$5.5M more found for city schools
Jeremy M. Lazarus | 5/6/2016, 5:47 p.m.
Parents and students may hate it.
But Armstrong High School and four elementary school buildings — Cary, Overby-Sheppard, Southampton and Swansboro — are moving closer to the chopping block.
While Richmond School Board Chairman Jeffrey M. Bourne told reporters Wednesday that he and his eight colleagues “will try to avoid closing schools at any and all costs” to avoid the community disruption that it would cause, he indicated later the board might have little choice.
The School Board is facing at least a $10.7 million shortfall between the revenue it expects and the spending it wants to undertake in the 2017 fiscal year that begins July 1 to upgrade long depressed teacher and staff pay and crank up an academic improvement plan.

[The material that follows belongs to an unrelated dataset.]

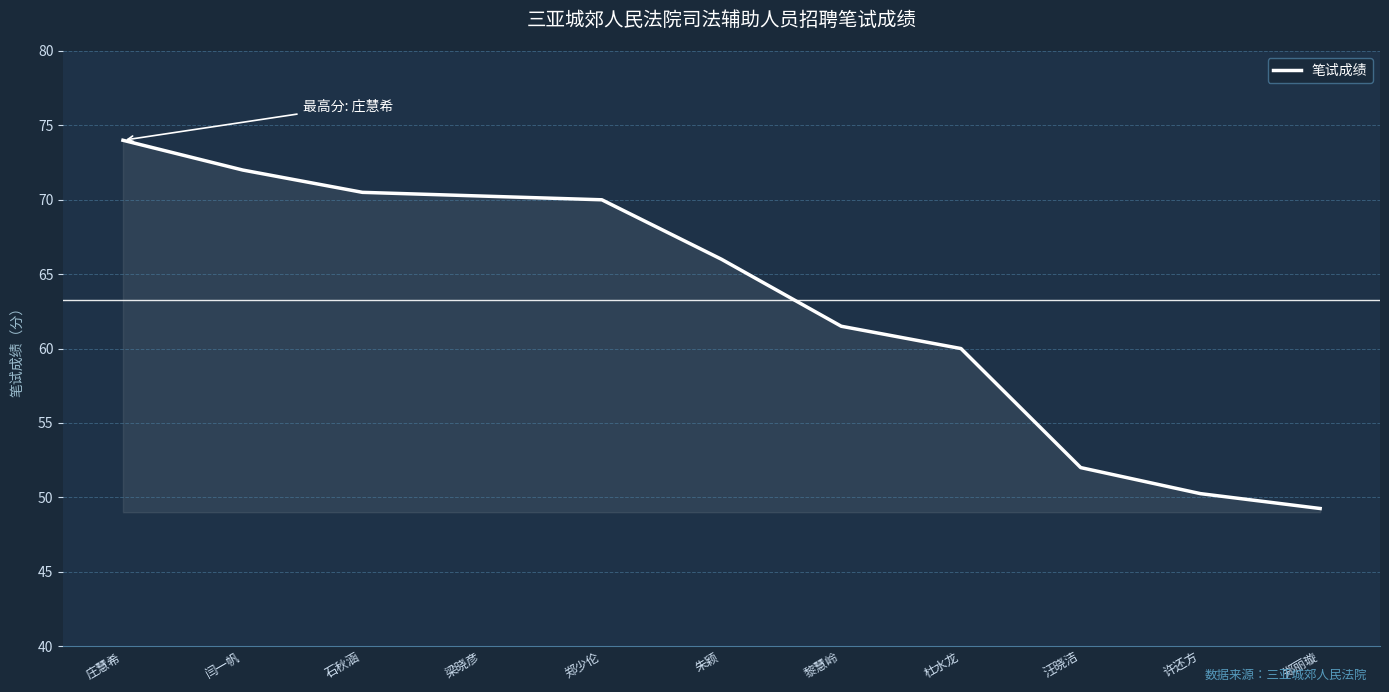

What position from the left is 闫一帆?

2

Hopes that the Richmond City Council might come to the rescue evaporated this week after the governing body completed its work on an amended city budget for the 2017 fiscal year, including appropriating local tax dollars for public education.
Though there are still a few steps left to official approval, the budget the council is poised to pass May 13 includes only $5.52 million in additional operating funds for the school system — far short of the request.
“People keep saying we could easily come up with $18 million for schools if we wanted to, but it’s just not true,” said Councilwoman Ellen F. Robertson, 6th District.
The extra money that the council will provide includes $4.97 million to improve teacher pay, aiming to end the problem of having nine-year veterans on the same pay step as new teachers. The new funds also include $200,000 to enable Richmond Public Schools to reopen Summer Hill Elementary School to relieve overcrowding at other South Side schools and $347,346 for general operations.
Mr. Bourne said he expects the School Board to deliberate on how to fill the remaining budget gap at its next meeting on Monday, May 16.
“We have a lot of work to do,” he said.
Initially short $22 million, the board has shrunk the total gap to $16.2 million, aided by increases in state spending on public education and some already approved cuts, including reducing bus service for high school and middle school students and closing two administrative buildings. The extra money from the council would reduce that gap to $10.7 million.
The money has to come from somewhere, and school closings are one of the few ways the board has to generate savings.
For example, closing Armstrong, the oldest African-American high school in the Richmond area, is projected to free up $1 million and also move East End students to fill 1,000 of the current 2,000 empty high school seats in other buildings.
While there is still some talk that Overby-Sheppard might be saved and get a $4 million facelift because of its lynchpin role in the city-backed redevelopment of the Dove Court area, the other three elementary schools lack that kind of city support.
In addition to school closings, Superintendent Dana T. Bedden has proposed savings by eliminating some existing, but unspecified initiatives, outsourcing janitorial services and demolishing two vacant buildings.
But his proposals would provide only about $7.6 million in savings, leaving the board $3.1 million short of completely filling the gap. For Mr. Bourne and his colleagues, that potentially means more pain.
Surprisingly, members of the activist coalition of parents, students and teachers called “Support Our Schools” failed to show up for council’s crucial decision-making sessions that ended Tuesday.
During its deliberations, City Council rejected proposals to raise larger sums for schools. The majority refused to impose a 60-cent tax on cigarettes to raise up to $5 million in new funds and backed away from an additional 1 percent cut for city departments to raise $4.7 million — a move the Mayor Dwight C. Jones’ administration said would be disastrous given the 12 percent cut the mayor already is imposing. City employees also are not getting a pay increase, although police officers and firefighters will get a step increase.
In the end, the only real additional money came from unexpected revenue increases that added $7.6 million to the city’s spending authority — 72 percent of which was provided to schools.
However, in exchange for boosting funding for schools, the council agreed to slap new restrictions on the school system’s freedom to spend. The council plans to split the $151.5 million it is to deliver to schools into eight categories and require the School Board for the first time to seek permission to transfer funds between categories.
Dr. Bedden and his predecessors were able to move money without any oversight.
“It’s a slap in the face,” said School Board member and 2nd District City Council candidate Kim Gray. The school system has been a model of transparency in spending, while the city cannot produce an audit of its spending in a timely fashion, she said.